### Text provided

It's unlikely that all of them will be true. Someone may want a HouseBlend "Black" (i.e. no condiments whatsoever) in which case all of them are false. it is also unlikely that someone will want soy and milk in the same beverage.

If anything you could complain that those properties shouldn't be boolean - they should be a quantity. A milk shot into a standard coffee isn't going to cost as much as the milk in a latte, which consist 2/3 of milk.

This particular domain model assumes that the cost for each condiment is constant across all beverages - but only the condiments that are used in the preparation of a particular beverage are factored into the cost.

Also where are variables like milkCost,soyCost,mochaCost coming from?



I presume those are private attributes of the Beverage class that represent the cost of each condiment (if it is used in the beverage preparation) - they could even be private constants. To reduce clutter you typically only show public methods and attributes in UML. If you need to show more then you use prefixes: "+" for public, "#" for protected, and "-" for private.

This way only the Beverage class needs to know the cost of all the possible condiments. Meanwhile the subclasses only need to know their own basic cost and which condiments need to be added. - its the Beverage class that calculates the combined cost of those condiments.

Also remember that this has got nothing to do with the decorator pattern. It merely sets the stage to replace this design with decorators.

######
### Stored data

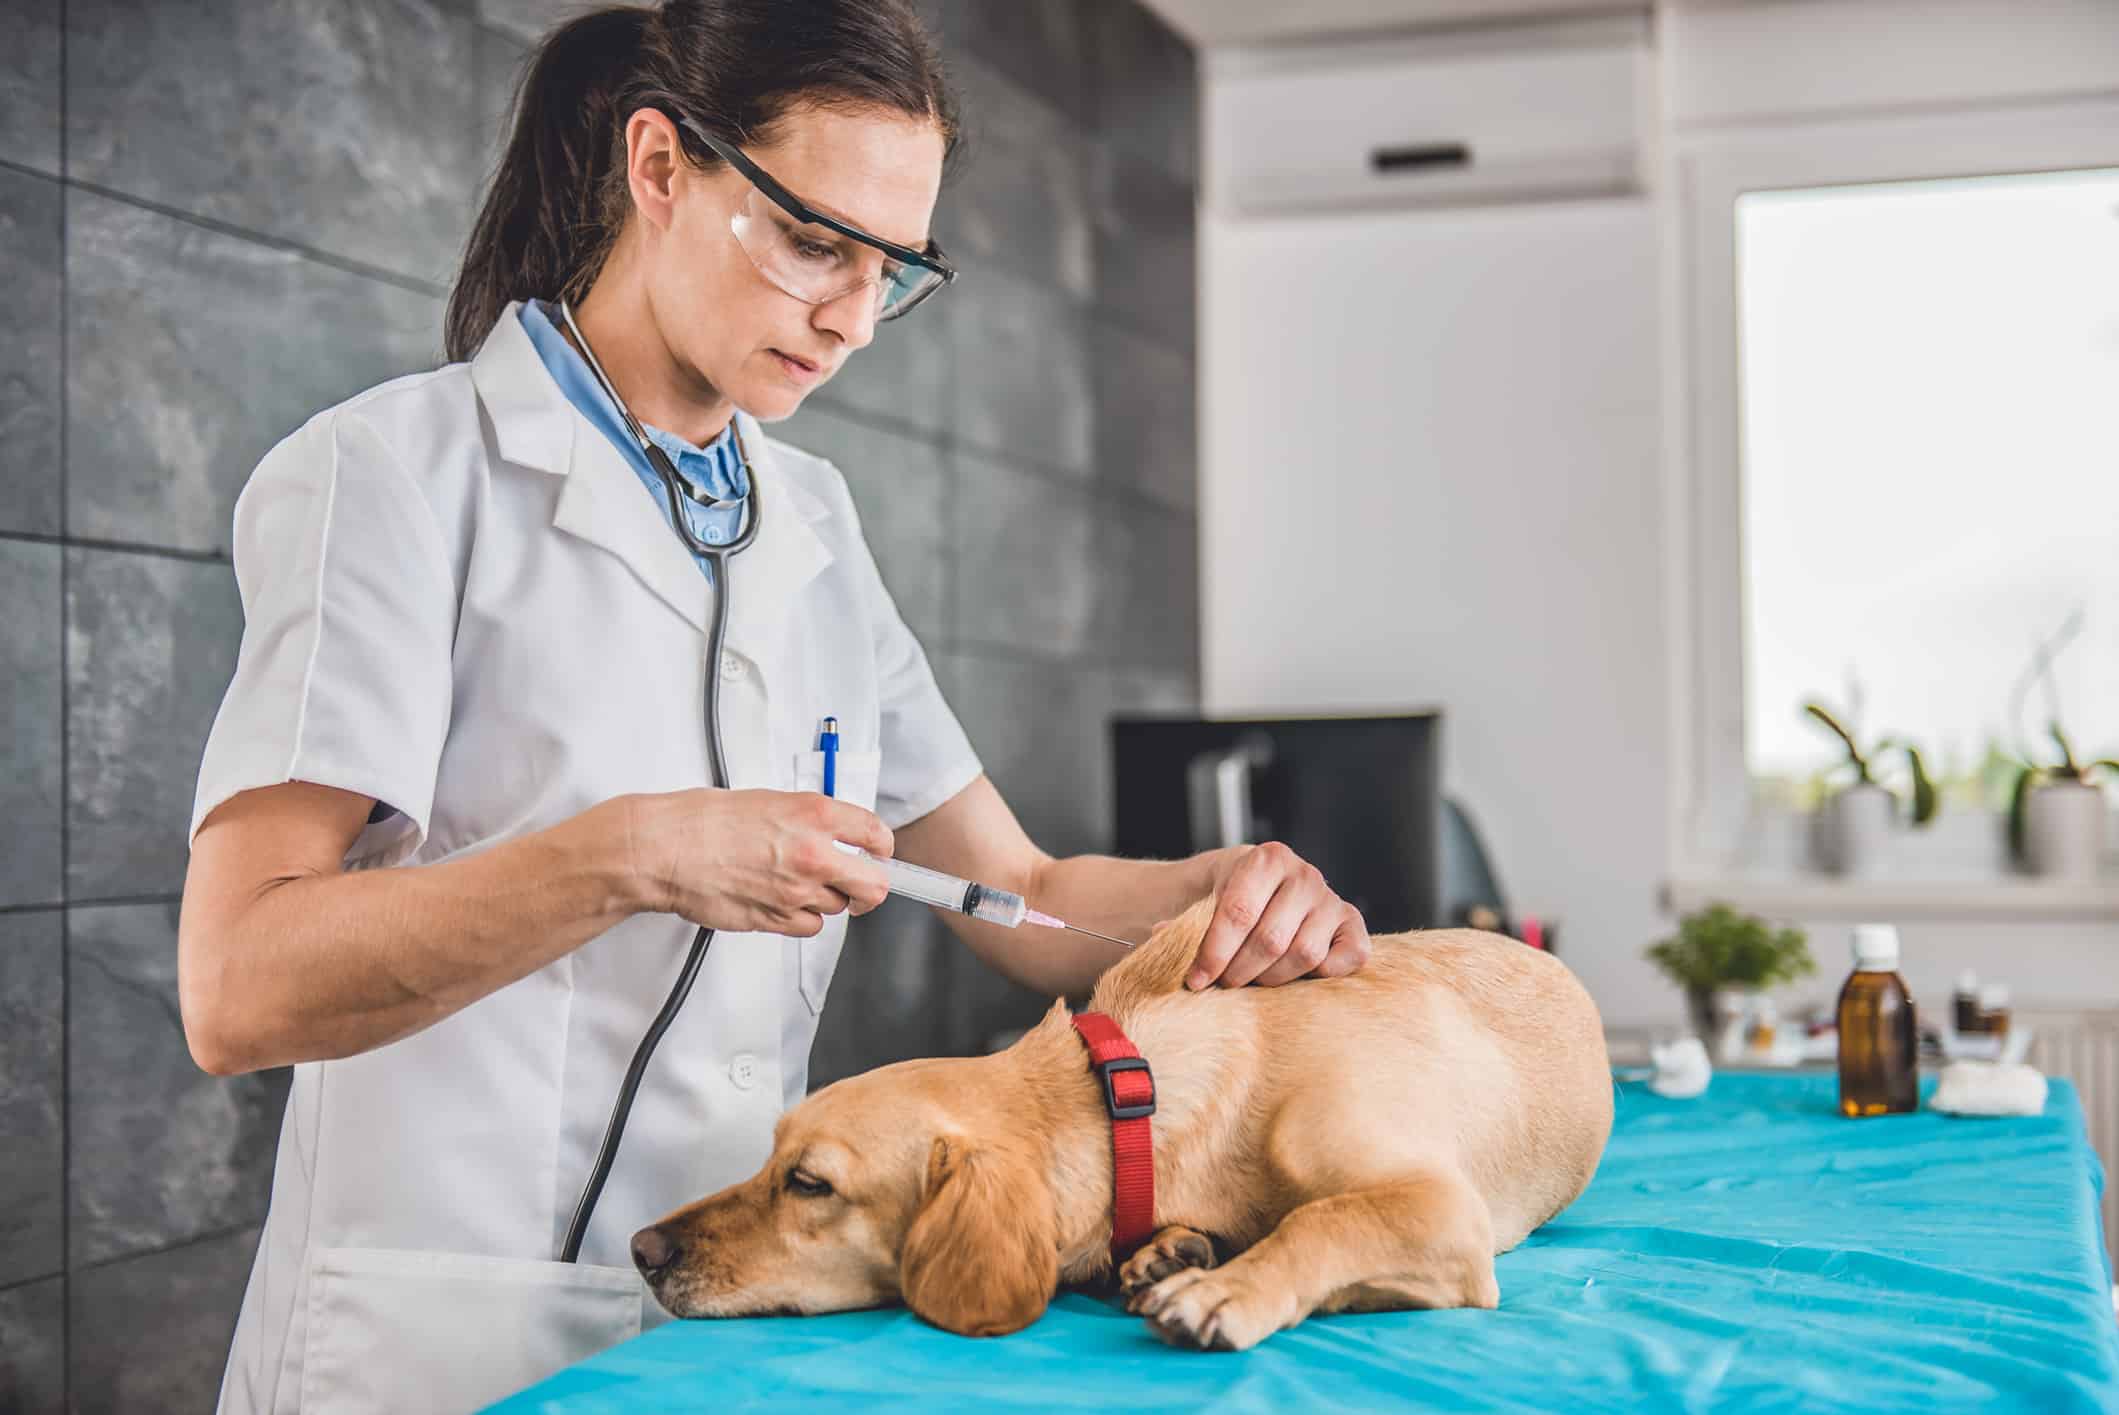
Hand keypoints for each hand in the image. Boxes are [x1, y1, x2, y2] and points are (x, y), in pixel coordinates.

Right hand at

######
### Stored data

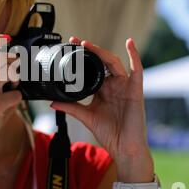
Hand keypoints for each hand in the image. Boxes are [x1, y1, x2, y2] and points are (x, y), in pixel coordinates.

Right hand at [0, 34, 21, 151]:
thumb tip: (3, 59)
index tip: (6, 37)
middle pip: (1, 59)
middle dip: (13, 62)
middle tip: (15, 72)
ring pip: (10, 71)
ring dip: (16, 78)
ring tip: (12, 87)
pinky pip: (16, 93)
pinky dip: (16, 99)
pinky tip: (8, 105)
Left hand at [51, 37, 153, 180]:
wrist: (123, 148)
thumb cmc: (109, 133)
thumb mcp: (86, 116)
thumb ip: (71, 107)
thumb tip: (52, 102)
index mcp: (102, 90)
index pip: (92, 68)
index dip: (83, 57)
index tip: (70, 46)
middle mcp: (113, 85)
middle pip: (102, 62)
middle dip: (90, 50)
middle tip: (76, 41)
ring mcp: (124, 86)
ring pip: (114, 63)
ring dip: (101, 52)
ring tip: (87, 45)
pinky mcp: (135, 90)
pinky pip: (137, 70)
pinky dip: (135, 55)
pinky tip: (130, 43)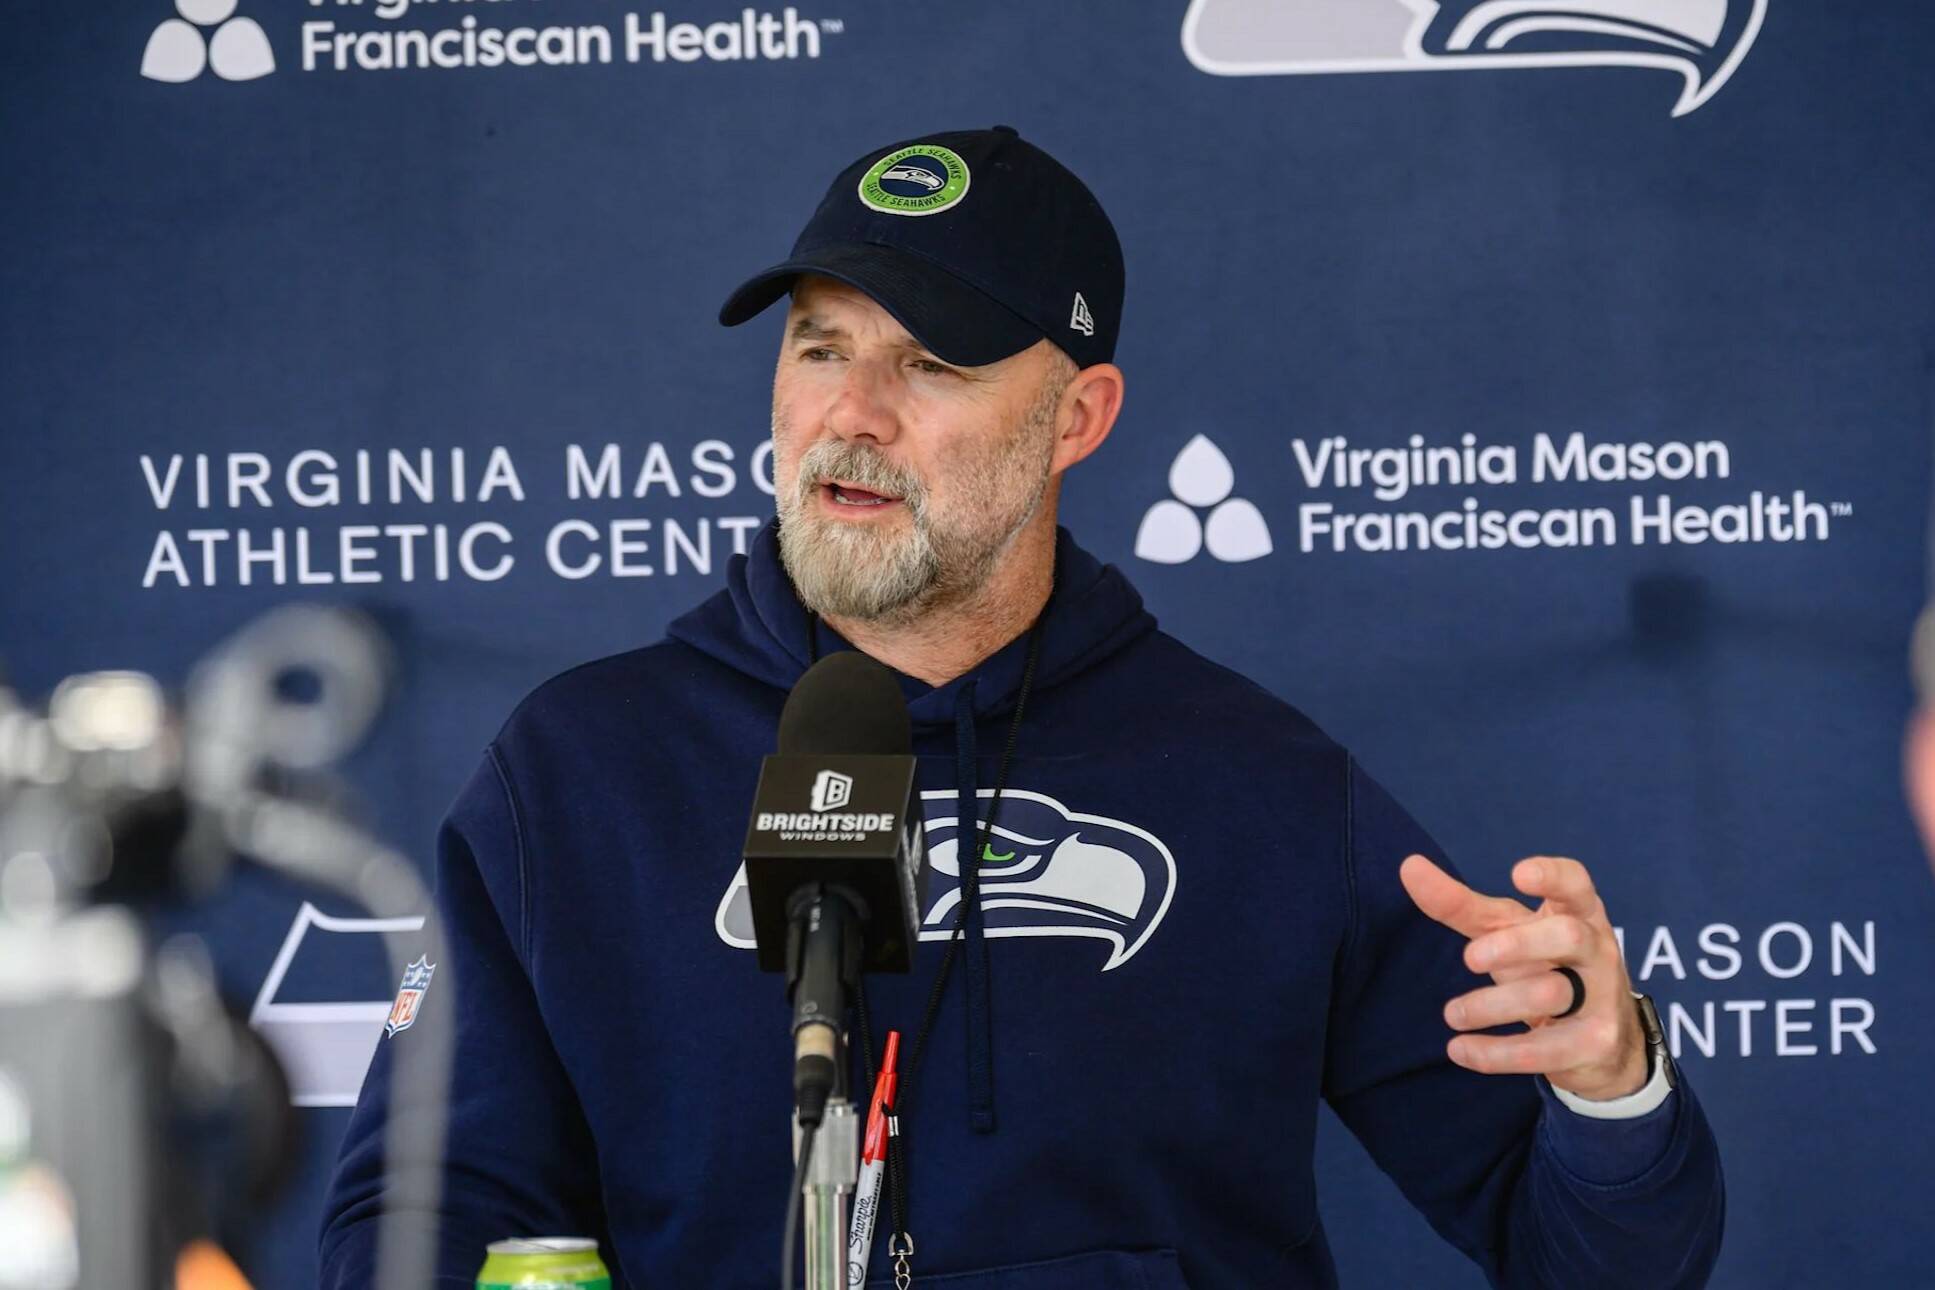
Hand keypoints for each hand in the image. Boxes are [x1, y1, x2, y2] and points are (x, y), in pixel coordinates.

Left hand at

######

• Exercise 1: The text on the Beverage class design suggests that variables like milkCost, soyCost and mochaCost may not appear in the UML diagram. Explain, in one to three sentences, why the text says they would not be shown.
• Exercise 2:
Answer these questions from the text on the Beverage class design:
(a) What does a HouseBlend "Black" mean for the condiment properties?
(b) Which UML prefix marks a protected member?
(c) What proportion of a latte does the text say is milk?

• Response 1: The text presumes these variables are private attributes, or even private constants, of the Beverage class. UML diagrams typically show only public methods and attributes in order to reduce clutter, so these private members would not be displayed.

• Response 2:
(a) It means no condiments whatsoever, so all of the condiment properties are false.
(b) The "#" prefix.
(c) Two-thirds (2/3).